◆ Problem to solve: Output only the lines from the start of the entries through the line holding "Производители используют этот". Each line must match the original exactly.

◆ Saved entries:
--- START ---
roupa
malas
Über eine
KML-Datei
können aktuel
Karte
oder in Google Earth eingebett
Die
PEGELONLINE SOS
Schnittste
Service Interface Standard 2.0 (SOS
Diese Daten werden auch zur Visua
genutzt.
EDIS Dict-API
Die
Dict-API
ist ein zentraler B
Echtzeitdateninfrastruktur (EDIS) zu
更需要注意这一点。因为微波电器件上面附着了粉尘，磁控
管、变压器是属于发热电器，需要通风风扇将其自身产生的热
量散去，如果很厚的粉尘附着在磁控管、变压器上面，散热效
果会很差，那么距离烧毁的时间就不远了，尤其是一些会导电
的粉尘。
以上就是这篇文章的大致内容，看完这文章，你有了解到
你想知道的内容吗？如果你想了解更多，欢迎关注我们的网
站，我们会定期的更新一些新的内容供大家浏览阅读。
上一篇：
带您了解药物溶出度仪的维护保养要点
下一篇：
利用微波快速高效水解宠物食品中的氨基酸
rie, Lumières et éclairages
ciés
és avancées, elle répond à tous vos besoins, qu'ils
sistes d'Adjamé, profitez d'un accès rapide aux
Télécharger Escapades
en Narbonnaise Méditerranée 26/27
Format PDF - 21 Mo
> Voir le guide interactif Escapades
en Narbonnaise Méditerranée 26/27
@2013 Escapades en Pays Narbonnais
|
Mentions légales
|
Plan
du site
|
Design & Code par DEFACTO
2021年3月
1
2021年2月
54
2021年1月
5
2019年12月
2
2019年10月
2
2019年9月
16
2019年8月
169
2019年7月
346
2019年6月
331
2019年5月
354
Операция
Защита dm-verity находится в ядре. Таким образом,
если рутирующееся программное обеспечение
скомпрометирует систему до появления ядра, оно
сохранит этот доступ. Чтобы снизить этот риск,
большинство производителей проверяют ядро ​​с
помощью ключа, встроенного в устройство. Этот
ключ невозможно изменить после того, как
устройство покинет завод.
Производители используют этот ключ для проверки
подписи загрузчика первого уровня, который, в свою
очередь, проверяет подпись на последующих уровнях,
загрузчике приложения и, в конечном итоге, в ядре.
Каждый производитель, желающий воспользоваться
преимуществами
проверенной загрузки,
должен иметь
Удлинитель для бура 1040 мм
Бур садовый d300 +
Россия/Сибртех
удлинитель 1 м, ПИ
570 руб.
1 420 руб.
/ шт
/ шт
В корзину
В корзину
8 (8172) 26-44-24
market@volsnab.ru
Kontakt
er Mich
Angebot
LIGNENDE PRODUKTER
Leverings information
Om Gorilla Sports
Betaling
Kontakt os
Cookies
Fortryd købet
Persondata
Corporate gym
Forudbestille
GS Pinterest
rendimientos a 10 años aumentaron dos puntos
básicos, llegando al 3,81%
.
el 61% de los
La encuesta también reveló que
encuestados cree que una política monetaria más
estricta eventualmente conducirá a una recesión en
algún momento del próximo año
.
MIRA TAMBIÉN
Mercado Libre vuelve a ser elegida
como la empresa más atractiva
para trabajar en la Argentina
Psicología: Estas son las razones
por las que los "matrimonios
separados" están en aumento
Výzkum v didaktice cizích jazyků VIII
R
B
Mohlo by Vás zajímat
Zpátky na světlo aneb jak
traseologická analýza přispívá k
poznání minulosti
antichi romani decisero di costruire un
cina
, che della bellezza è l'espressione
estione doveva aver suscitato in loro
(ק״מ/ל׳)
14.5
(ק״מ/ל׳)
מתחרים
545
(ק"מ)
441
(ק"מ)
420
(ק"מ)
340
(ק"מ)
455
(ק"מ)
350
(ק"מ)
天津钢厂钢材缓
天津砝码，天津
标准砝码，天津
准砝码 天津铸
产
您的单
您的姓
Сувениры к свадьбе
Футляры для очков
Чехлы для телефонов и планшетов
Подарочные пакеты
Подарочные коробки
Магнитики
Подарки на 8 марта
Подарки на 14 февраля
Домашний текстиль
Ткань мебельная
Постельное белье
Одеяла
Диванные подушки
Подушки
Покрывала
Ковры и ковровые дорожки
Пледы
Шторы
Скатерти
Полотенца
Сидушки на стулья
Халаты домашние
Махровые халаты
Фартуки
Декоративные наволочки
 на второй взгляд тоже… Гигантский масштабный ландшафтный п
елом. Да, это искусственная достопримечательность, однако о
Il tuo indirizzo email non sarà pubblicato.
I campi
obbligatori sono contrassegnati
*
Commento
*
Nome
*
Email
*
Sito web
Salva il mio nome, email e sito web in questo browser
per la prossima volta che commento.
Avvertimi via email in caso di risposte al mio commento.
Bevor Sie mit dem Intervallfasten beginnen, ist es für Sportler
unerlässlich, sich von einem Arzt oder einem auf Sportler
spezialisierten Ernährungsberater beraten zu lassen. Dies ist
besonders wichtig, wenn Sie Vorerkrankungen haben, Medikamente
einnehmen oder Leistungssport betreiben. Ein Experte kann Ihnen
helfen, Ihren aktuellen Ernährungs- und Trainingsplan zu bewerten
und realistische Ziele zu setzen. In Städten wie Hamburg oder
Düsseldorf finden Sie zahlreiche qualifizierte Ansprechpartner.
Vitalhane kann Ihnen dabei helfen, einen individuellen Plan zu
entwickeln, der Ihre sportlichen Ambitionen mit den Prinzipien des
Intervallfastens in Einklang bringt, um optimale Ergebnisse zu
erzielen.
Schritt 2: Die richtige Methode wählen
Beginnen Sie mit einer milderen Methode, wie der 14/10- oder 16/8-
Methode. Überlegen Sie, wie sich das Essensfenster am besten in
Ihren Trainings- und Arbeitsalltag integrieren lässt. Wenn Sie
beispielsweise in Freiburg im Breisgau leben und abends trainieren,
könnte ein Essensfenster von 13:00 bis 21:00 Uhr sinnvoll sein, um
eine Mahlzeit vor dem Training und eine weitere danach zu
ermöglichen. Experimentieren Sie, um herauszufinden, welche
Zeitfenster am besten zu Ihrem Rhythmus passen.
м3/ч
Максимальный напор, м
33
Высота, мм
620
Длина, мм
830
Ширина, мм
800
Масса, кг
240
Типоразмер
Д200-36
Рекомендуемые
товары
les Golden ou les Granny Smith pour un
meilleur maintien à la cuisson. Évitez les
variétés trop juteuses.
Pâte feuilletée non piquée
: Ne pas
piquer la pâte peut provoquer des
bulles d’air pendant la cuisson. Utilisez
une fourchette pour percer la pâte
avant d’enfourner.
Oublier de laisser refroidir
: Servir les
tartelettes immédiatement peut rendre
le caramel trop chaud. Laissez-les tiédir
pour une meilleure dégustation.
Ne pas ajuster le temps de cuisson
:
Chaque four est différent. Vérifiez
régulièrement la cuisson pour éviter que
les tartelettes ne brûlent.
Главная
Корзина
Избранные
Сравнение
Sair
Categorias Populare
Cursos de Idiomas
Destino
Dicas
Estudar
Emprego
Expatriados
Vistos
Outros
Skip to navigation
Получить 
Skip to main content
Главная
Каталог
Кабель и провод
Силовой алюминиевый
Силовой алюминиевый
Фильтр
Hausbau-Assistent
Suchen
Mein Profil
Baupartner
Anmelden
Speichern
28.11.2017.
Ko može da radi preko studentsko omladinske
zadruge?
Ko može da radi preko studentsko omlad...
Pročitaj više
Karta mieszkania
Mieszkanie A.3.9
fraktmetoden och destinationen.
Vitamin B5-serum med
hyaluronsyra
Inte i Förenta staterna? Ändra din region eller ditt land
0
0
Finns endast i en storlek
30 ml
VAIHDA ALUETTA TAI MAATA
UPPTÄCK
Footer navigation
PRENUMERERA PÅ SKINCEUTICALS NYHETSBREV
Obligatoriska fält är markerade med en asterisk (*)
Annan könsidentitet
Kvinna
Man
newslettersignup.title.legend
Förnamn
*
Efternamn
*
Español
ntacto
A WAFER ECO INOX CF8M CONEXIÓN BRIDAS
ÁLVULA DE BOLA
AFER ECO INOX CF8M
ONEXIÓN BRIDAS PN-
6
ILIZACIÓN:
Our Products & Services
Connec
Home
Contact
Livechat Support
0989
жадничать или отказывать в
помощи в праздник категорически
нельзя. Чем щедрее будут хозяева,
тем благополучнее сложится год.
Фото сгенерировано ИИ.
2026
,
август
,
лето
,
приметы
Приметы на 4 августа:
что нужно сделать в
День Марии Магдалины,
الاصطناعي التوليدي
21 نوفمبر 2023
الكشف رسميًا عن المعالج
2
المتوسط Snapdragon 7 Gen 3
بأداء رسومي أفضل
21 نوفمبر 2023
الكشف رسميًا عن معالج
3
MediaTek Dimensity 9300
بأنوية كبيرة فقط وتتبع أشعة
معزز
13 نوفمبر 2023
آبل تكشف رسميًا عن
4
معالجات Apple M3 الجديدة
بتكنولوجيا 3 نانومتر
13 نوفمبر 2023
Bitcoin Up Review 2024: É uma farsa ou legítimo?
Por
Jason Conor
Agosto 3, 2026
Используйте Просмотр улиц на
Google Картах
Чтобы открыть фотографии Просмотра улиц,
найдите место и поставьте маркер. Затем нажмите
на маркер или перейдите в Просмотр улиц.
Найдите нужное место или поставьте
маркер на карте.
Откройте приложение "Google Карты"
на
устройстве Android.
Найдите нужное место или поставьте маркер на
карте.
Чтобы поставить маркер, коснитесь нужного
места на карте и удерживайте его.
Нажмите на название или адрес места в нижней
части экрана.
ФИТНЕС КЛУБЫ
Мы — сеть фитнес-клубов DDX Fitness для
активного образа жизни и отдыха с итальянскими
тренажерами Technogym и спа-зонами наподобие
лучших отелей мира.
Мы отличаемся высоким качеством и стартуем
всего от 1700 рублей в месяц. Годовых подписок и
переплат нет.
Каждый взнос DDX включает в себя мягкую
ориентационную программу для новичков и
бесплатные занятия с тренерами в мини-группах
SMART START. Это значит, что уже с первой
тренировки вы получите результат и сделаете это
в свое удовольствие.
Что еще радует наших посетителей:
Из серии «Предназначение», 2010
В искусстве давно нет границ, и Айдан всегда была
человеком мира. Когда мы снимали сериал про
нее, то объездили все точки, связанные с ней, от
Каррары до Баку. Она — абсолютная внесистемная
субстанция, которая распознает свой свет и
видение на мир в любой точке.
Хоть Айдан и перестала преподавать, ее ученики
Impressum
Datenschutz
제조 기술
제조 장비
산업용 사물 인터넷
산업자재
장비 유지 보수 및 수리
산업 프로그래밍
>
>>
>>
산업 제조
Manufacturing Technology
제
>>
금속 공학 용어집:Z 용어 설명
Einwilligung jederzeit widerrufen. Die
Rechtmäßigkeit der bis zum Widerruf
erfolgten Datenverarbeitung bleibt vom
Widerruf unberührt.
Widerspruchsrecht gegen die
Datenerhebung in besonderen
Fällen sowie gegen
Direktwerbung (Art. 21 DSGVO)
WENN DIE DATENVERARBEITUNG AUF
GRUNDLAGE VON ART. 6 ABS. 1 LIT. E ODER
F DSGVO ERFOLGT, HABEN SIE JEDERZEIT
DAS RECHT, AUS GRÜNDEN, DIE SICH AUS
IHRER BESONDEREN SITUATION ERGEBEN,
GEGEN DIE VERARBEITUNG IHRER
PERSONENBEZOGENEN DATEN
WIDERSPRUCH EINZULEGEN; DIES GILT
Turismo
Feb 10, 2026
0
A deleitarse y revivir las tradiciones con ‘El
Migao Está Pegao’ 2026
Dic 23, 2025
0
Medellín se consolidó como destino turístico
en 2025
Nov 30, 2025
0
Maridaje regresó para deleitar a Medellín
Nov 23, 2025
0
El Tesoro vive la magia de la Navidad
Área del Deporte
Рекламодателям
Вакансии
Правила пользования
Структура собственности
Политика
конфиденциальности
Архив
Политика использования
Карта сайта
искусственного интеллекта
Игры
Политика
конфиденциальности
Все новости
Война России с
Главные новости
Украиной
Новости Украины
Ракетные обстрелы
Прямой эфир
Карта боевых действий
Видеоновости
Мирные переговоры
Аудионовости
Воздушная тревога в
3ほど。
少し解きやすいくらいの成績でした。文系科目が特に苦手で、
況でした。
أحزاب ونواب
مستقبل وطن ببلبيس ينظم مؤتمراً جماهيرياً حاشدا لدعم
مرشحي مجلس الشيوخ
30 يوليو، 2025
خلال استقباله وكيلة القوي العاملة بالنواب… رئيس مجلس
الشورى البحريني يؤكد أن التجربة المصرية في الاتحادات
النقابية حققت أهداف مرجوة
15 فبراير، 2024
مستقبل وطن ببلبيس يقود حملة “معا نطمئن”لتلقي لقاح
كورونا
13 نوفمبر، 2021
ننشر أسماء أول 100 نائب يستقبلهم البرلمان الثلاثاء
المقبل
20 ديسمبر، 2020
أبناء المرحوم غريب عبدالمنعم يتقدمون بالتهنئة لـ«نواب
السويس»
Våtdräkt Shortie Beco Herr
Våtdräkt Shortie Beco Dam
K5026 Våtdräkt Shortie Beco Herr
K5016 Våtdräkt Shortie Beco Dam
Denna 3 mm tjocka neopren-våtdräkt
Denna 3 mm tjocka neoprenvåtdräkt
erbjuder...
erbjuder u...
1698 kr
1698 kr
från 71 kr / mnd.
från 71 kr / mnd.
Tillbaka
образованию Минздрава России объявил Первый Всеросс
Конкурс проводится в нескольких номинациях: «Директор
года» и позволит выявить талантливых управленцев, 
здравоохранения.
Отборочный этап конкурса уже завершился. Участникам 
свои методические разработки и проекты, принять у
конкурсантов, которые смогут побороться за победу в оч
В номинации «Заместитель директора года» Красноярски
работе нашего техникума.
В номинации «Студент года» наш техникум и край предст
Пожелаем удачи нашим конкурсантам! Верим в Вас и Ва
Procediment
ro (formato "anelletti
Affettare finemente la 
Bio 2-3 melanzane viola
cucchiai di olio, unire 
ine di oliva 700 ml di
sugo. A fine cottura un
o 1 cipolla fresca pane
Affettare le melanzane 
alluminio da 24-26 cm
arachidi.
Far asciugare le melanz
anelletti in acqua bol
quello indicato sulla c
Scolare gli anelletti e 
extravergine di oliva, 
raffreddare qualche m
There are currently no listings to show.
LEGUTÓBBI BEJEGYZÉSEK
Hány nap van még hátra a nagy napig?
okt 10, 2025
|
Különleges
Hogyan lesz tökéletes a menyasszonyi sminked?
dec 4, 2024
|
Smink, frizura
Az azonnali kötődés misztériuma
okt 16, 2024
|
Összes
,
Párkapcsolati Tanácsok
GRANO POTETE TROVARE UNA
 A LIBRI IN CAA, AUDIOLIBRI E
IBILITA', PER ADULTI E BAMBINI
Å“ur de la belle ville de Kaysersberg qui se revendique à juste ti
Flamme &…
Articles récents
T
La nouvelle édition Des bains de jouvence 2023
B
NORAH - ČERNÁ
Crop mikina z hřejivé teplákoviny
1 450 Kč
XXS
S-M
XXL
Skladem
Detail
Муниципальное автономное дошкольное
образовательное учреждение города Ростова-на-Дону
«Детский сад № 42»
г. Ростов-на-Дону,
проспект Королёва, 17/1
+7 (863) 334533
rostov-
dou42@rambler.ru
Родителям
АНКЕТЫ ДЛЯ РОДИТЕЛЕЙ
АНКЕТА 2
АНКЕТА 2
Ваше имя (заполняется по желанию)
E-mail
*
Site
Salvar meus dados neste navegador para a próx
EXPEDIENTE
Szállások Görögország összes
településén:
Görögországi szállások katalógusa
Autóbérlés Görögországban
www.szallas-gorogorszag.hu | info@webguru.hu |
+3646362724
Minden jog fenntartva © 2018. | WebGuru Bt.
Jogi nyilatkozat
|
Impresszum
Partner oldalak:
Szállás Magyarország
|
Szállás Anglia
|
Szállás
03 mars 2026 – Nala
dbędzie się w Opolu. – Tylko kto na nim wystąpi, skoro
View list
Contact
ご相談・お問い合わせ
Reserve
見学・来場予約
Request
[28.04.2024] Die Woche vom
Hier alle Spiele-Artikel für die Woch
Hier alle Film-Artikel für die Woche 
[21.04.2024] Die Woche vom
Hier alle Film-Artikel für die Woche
--- END ---
◆ Exercise response:
roupa
malas
Über eine
KML-Datei
können aktuel
Karte
oder in Google Earth eingebett
Die
PEGELONLINE SOS
Schnittste
Service Interface Standard 2.0 (SOS
Diese Daten werden auch zur Visua
genutzt.
EDIS Dict-API
Die
Dict-API
ist ein zentraler B
Echtzeitdateninfrastruktur (EDIS) zu
更需要注意这一点。因为微波电器件上面附着了粉尘，磁控
管、变压器是属于发热电器，需要通风风扇将其自身产生的热
量散去，如果很厚的粉尘附着在磁控管、变压器上面，散热效
果会很差，那么距离烧毁的时间就不远了，尤其是一些会导电
的粉尘。
以上就是这篇文章的大致内容，看完这文章，你有了解到
你想知道的内容吗？如果你想了解更多，欢迎关注我们的网
站，我们会定期的更新一些新的内容供大家浏览阅读。
上一篇：
带您了解药物溶出度仪的维护保养要点
下一篇：
利用微波快速高效水解宠物食品中的氨基酸
rie, Lumières et éclairages
ciés
és avancées, elle répond à tous vos besoins, qu'ils
sistes d'Adjamé, profitez d'un accès rapide aux
Télécharger Escapades
en Narbonnaise Méditerranée 26/27
Format PDF - 21 Mo
> Voir le guide interactif Escapades
en Narbonnaise Méditerranée 26/27
@2013 Escapades en Pays Narbonnais
|
Mentions légales
|
Plan
du site
|
Design & Code par DEFACTO
2021年3月
1
2021年2月
54
2021年1月
5
2019年12月
2
2019年10月
2
2019年9月
16
2019年8月
169
2019年7月
346
2019年6月
331
2019年5月
354
Операция
Защита dm-verity находится в ядре. Таким образом,
если рутирующееся программное обеспечение
скомпрометирует систему до появления ядра, оно
сохранит этот доступ. Чтобы снизить этот риск,
большинство производителей проверяют ядро ​​с
помощью ключа, встроенного в устройство. Этот
ключ невозможно изменить после того, как
устройство покинет завод.
Производители используют этот ключ для проверки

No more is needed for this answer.